Data Loader Plugin Boilerplate

Contents

Data Loader Plugin Boilerplate#

This is a template file for a Data Loader Plugin.

See Data Loader Plugin Reference for the class reference, and Data Loader Command Line Interface Tool Tutorial for a generic introduction.

Template#

"""
Dataloader Plugin Example - Fake post data
"""

import hashlib
import logging
import requests

from squirro.dataloader.data_source import DataSource

log = logging.getLogger(__name__)


class ExampleSource(DataSource):
    """
    An Example data loader Plugin
    """

    def __init__(self):
        pass

    def connect(self, inc_column=None, max_inc_value=None):
        """Connect to the source"""
        # Nothing to do
        pass

    def disconnect(self):
        """Disconnect from the source."""
        # Nothing to do
        pass

    def getDataBatch(self, batch_size):
        """
        Generator - Get data from source on batches.
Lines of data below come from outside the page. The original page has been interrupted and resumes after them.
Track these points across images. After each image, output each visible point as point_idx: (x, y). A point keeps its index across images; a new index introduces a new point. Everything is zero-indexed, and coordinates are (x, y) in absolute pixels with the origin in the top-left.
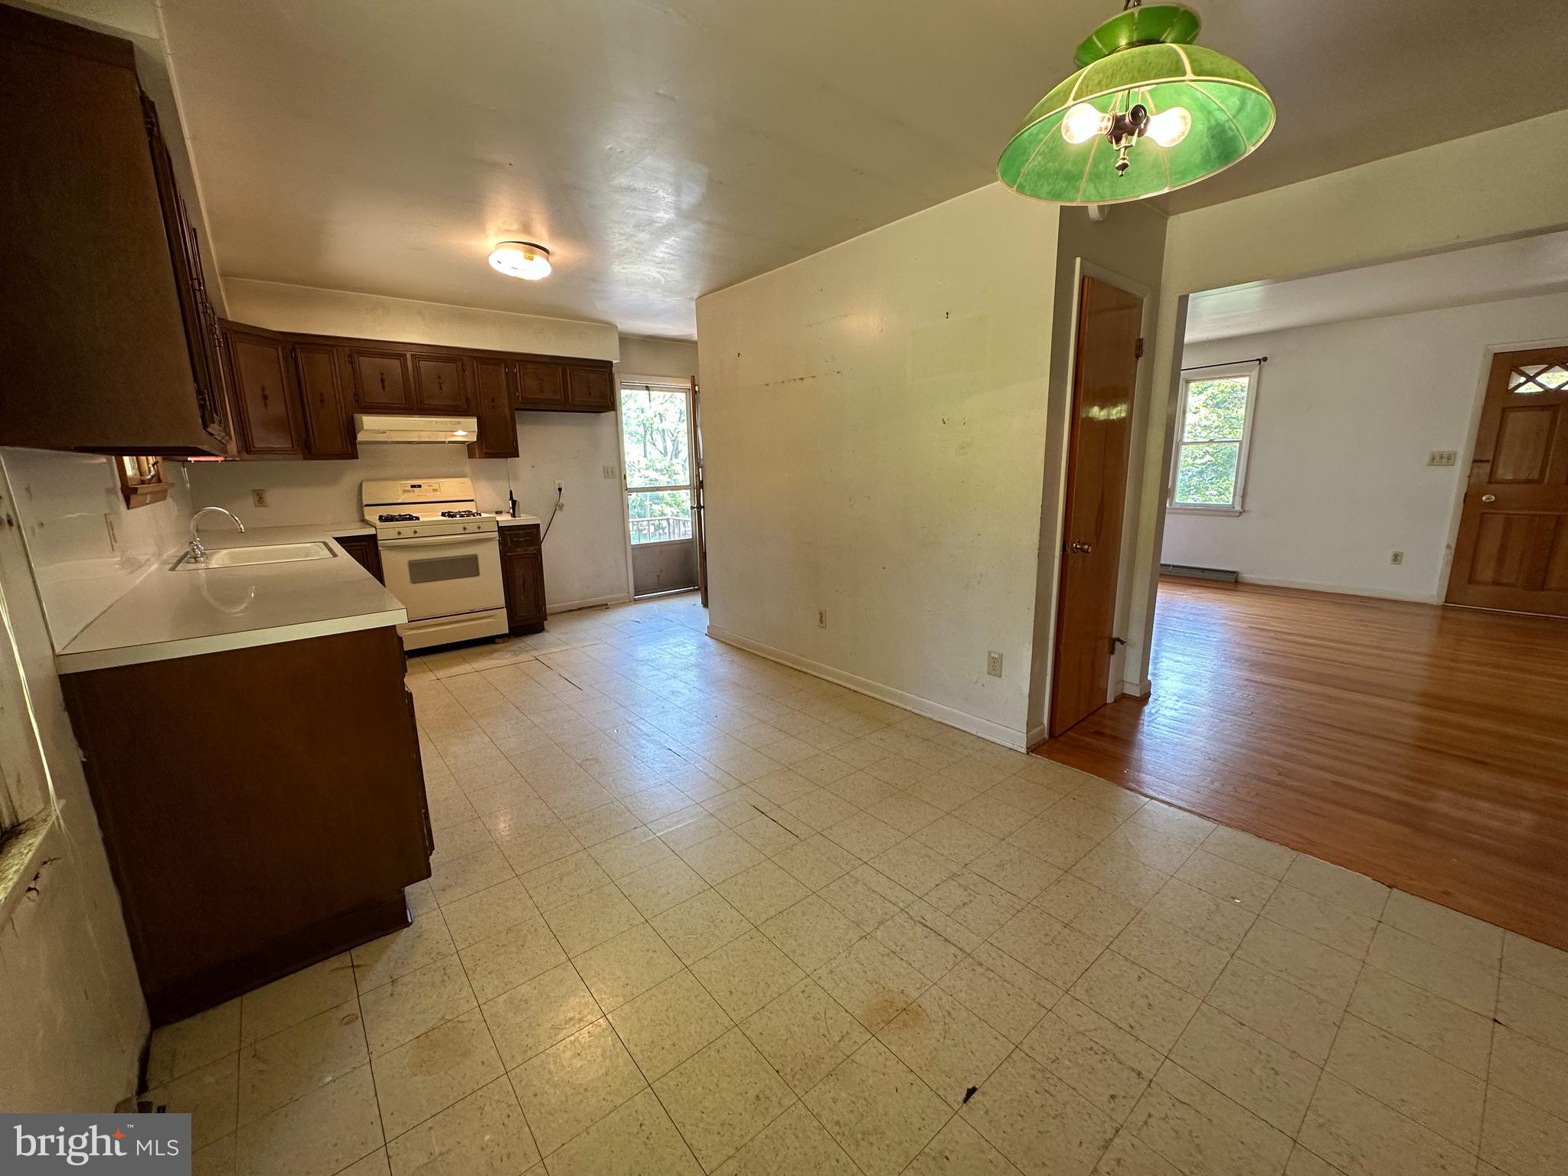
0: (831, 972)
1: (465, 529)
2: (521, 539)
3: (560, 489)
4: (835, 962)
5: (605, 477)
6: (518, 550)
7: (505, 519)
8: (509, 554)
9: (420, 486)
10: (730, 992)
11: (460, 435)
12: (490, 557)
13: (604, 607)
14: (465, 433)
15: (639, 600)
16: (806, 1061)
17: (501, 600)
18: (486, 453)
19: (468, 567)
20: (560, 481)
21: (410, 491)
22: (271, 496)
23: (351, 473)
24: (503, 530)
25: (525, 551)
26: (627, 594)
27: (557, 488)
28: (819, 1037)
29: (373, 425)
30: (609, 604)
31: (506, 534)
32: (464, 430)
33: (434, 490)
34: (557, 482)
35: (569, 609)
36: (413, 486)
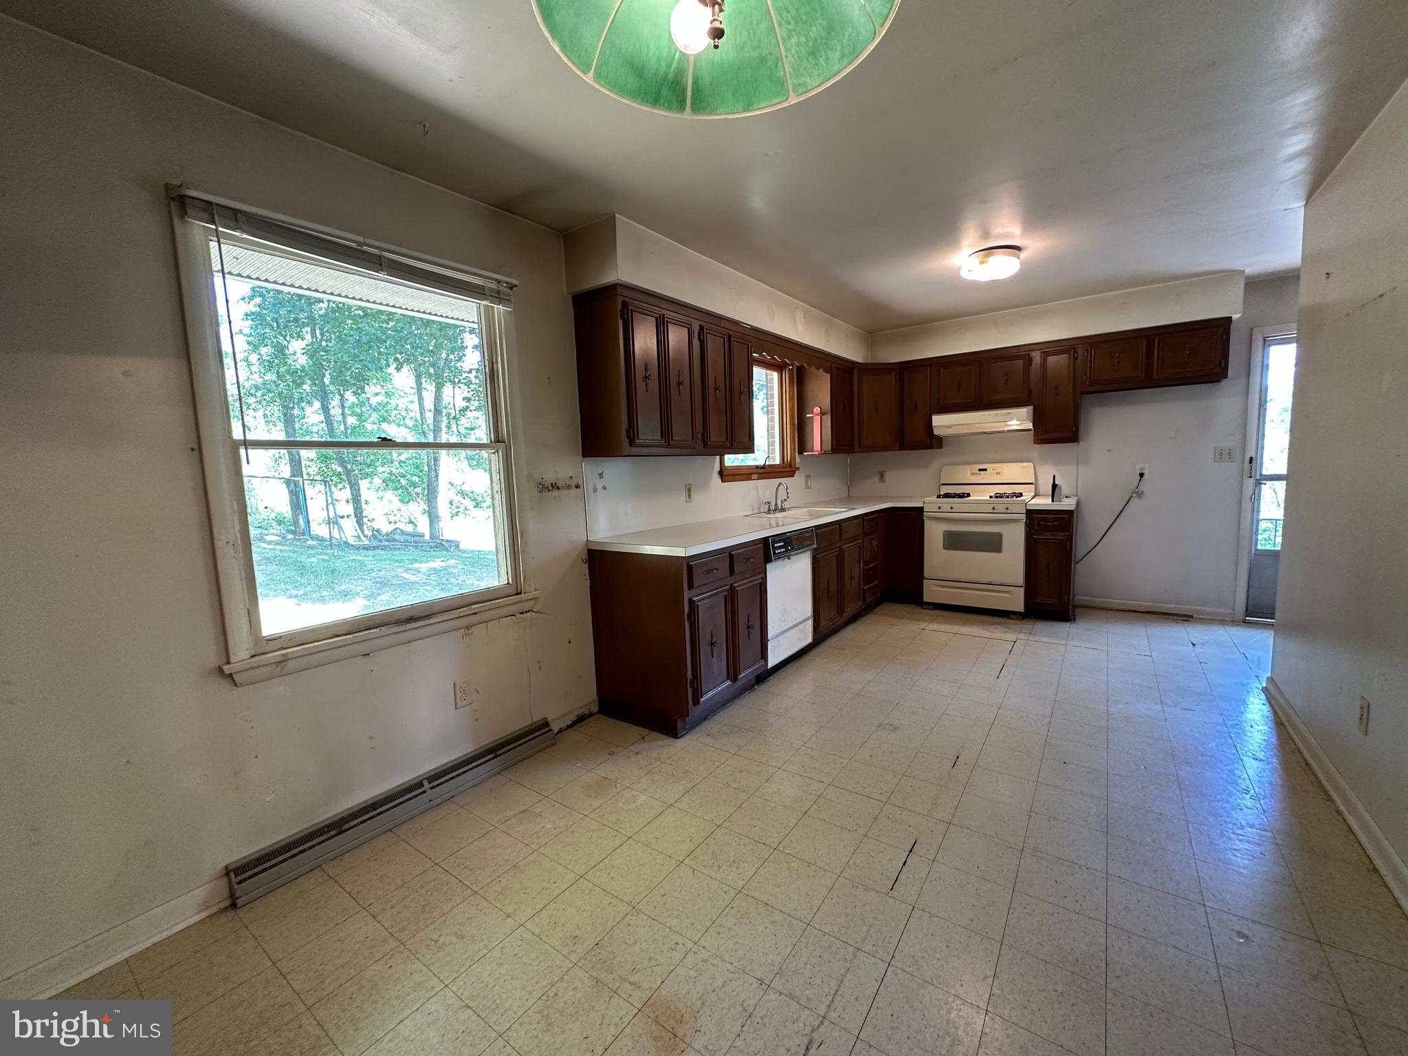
0: (705, 961)
1: (994, 509)
2: (1049, 524)
3: (1142, 475)
4: (718, 961)
5: (1215, 461)
6: (1046, 533)
7: (1044, 502)
8: (1035, 537)
9: (985, 470)
10: (664, 895)
11: (1014, 424)
12: (1015, 538)
13: (1186, 618)
14: (1019, 422)
15: (1250, 623)
16: (608, 961)
17: (1020, 579)
18: (1041, 439)
19: (993, 544)
20: (1142, 466)
21: (976, 474)
22: (889, 476)
23: (936, 459)
24: (1031, 514)
25: (1053, 535)
26: (1232, 611)
27: (1139, 472)
28: (632, 965)
29: (942, 422)
30: (1194, 616)
31: (1035, 519)
32: (1018, 420)
33: (997, 473)
34: (1138, 467)
35: (1132, 608)
36: (980, 470)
        :returns a list of dictionaries
        """

        rows = []

        for row in self.get_example_posts():
            # Emit a `row` here that's flat dictionary. If that's not the case
            # yet, transform it here.
            # But do not return a Squirro item - that's the job of the data
            # loader configuration (labels and mapping).
            rows.append(row)
            if len(rows) >= batch_size:
                yield rows
                rows = []

        if rows:
            yield rows

    def get_example_posts(self):
        """Get some fake example posts from an API endpoint"""

        number_of_posts = self.args.number_of_posts

        for post_number in range(1, number_of_posts + 1):
            post_url = 'http://jsonplaceholder.typicode.com/posts/{number}'.format(number=post_number)
            response = requests.get(post_url)
            post_content = response.json()

            yield post_content

    def getSchema(self):
        """
        Return the schema of the dataset
        :returns a List containing the names of the columns retrieved from the
        source
        """

        schema = [
            'userId',
            'id',
            'title',
            'body'
        ]

        return schema

    def getJobId(self):
        """
        Return a unique string for each different select
        :returns a string
        """
        # Generate a stable id that changes with the main parameters
        m = hashlib.sha256()
        m.update(str(self.args.number_of_posts).encode('utf-8'))
        job_id = m.hexdigest()
        log.debug("Job ID: %s", job_id)
        return job_id

    def getArguments(self):
        """
        Get arguments required by the plugin
        """

        return [
            {
                "name": "number_of_posts",
                "help": "number of fake posts to load, max of 100",
                "required": False,
                "default": 100,
                "type": "int",
            }
        ]